Copy the letter of credit passage below, everything from "If the requested" down to "Agreement shall govern.", and rename "Issuing Bank" to "Fronting Bank" throughout.

■ Document text ■
++++++++++

If the requested form of such Letter of Credit is acceptable to such Issuing Bank in its sole discretion, such Issuing Bank may, upon
fulfillment of the applicable conditions set forth in Article 5, make such Letter of Credit available to the Borrower at its office referred to in Section 8.2 or as otherwise agreed with the Borrower in connection with such issuance. In
the event and to the extent that the provisions of any Letter of Credit Agreement shall conflict with this Agreement, the provisions of this Agreement shall govern. 
  

	(e)	 Participations. By the issuance of a Letter of Credit (or an amendment to a Letter of Credit increasing
the amount thereof) and without any further action on the part of the applicable Issuing Bank or the Lenders, such Issuing Bank hereby grants to each Lender, and each Lender hereby acquires from such Issuing Bank, a participation in such Letter of
Credit equal to such Lender’s Ratable Share of the Available Amount of such Letter of Credit. The Borrower hereby agrees to each such participation. In consideration and in furtherance of the foregoing, each Lender hereby absolutely and
unconditionally agrees to pay to the Agent, for the account of such Issuing Bank, such Lender’s Ratable Share of each drawing made under a Letter of Credit funded by such Issuing Bank and not reimbursed by the Borrower on the date made, or of
any reimbursement payment required to be refunded to the Borrower for any reason. Each Lender acknowledges and agrees that its obligation to acquire participations pursuant to this paragraph in respect of Letters of Credit is absolute and
unconditional and shall not be affected by any circumstance whatsoever, including any amendment, renewal or extension of any Letter of Credit or the occurrence and continuance of a Default or reduction or termination of the Commitments, and that
each such payment shall be made without any offset, abatement, withholding or reduction whatsoever. Each Lender further acknowledges and agrees that its participation in each Letter of Credit will be automatically adjusted to reflect such
Lender’s Ratable Share of the Available Amount of such Letter of Credit at each time such Lender’s Commitment may be reduced pursuant to Section 2.4, Section 2.9 or Section 2.20 or increased pursuant to Section 2.20 or
otherwise amended pursuant to this Agreement.

++++++++++

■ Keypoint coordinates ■
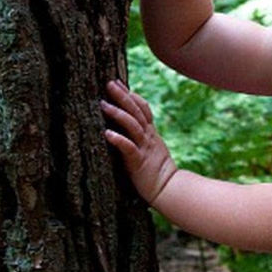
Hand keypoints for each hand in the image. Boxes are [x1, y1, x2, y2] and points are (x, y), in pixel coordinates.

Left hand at [102, 80, 177, 203]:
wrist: (168, 189)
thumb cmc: (156, 172)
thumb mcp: (151, 148)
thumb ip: (141, 136)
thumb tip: (128, 126)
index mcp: (150, 133)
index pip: (142, 108)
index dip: (131, 94)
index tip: (118, 82)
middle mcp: (148, 137)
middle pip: (136, 111)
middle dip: (123, 96)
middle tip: (109, 84)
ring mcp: (144, 148)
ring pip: (132, 126)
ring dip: (118, 114)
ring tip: (103, 105)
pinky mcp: (139, 162)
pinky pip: (129, 148)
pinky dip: (119, 139)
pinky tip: (107, 134)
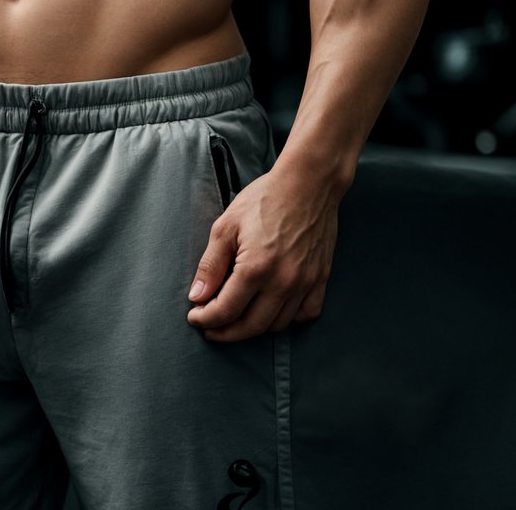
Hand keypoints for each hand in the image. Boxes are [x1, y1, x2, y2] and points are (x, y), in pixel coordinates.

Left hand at [185, 163, 338, 341]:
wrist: (308, 183)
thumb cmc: (265, 198)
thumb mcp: (226, 225)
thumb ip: (211, 265)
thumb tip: (197, 297)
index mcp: (255, 268)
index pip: (226, 310)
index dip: (206, 318)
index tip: (195, 317)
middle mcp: (283, 282)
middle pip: (251, 326)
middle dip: (226, 332)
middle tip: (211, 327)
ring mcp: (305, 283)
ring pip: (277, 325)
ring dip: (254, 327)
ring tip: (238, 316)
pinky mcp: (320, 279)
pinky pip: (306, 314)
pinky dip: (289, 318)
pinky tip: (273, 308)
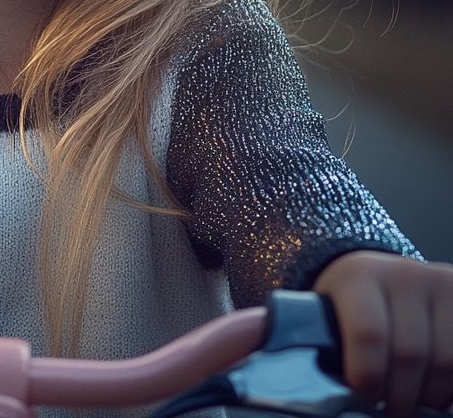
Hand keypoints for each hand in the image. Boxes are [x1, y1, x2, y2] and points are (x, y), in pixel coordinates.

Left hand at [313, 250, 452, 415]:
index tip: (361, 396)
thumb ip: (300, 335)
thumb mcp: (320, 311)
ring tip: (408, 402)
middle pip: (411, 355)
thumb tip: (246, 362)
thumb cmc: (345, 303)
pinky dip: (451, 387)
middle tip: (386, 410)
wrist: (378, 274)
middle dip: (399, 396)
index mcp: (356, 275)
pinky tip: (435, 394)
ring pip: (445, 362)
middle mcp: (402, 273)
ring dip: (429, 396)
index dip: (365, 376)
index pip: (368, 334)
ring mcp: (437, 283)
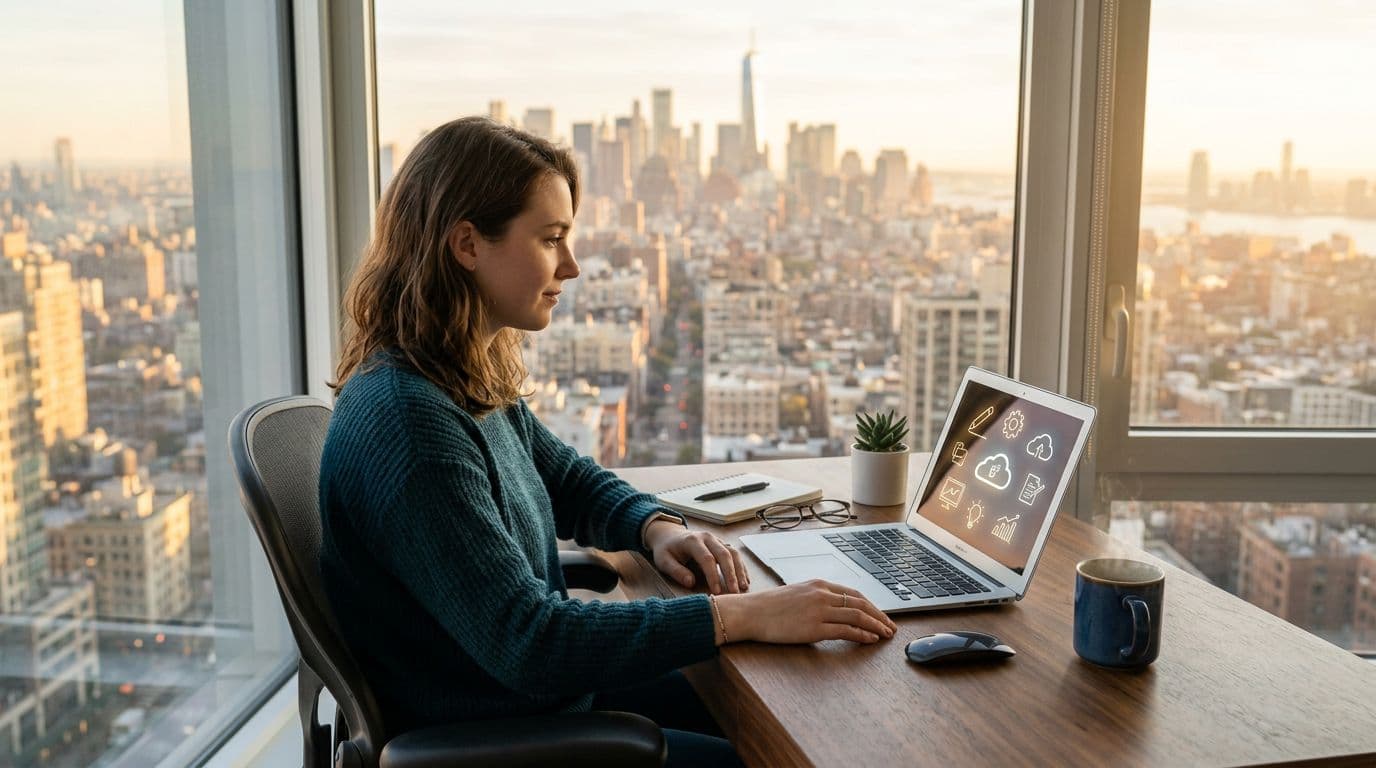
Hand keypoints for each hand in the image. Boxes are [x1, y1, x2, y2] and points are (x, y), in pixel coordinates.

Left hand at [646, 521, 749, 594]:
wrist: (670, 534)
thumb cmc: (666, 550)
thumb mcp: (663, 561)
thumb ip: (676, 571)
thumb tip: (691, 582)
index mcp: (692, 541)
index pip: (707, 559)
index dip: (713, 575)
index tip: (716, 591)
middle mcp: (707, 537)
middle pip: (724, 554)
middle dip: (731, 574)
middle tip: (735, 592)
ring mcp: (716, 539)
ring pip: (733, 553)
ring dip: (739, 570)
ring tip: (743, 587)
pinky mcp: (721, 544)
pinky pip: (735, 553)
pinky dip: (741, 566)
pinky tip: (745, 579)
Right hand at [715, 580, 895, 645]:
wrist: (750, 612)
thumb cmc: (769, 606)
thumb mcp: (797, 594)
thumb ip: (816, 598)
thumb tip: (832, 609)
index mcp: (819, 584)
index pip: (853, 594)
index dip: (871, 605)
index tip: (881, 615)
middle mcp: (822, 594)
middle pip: (860, 604)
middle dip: (879, 616)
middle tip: (891, 627)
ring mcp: (819, 610)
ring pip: (857, 617)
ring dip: (875, 626)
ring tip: (885, 635)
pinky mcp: (814, 628)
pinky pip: (845, 631)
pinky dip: (861, 635)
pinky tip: (870, 640)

++++++++++

■ Response for this exercise ■
If the requested form of such Letter of Credit is acceptable to such Fronting Bank in its sole discretion, such Fronting Bank may, upon
fulfillment of the applicable conditions set forth in Article 5, make such Letter of Credit available to the Borrower at its office referred to in Section 8.2 or as otherwise agreed with the Borrower in connection with such issuance. In
the event and to the extent that the provisions of any Letter of Credit Agreement shall conflict with this Agreement, the provisions of this Agreement shall govern.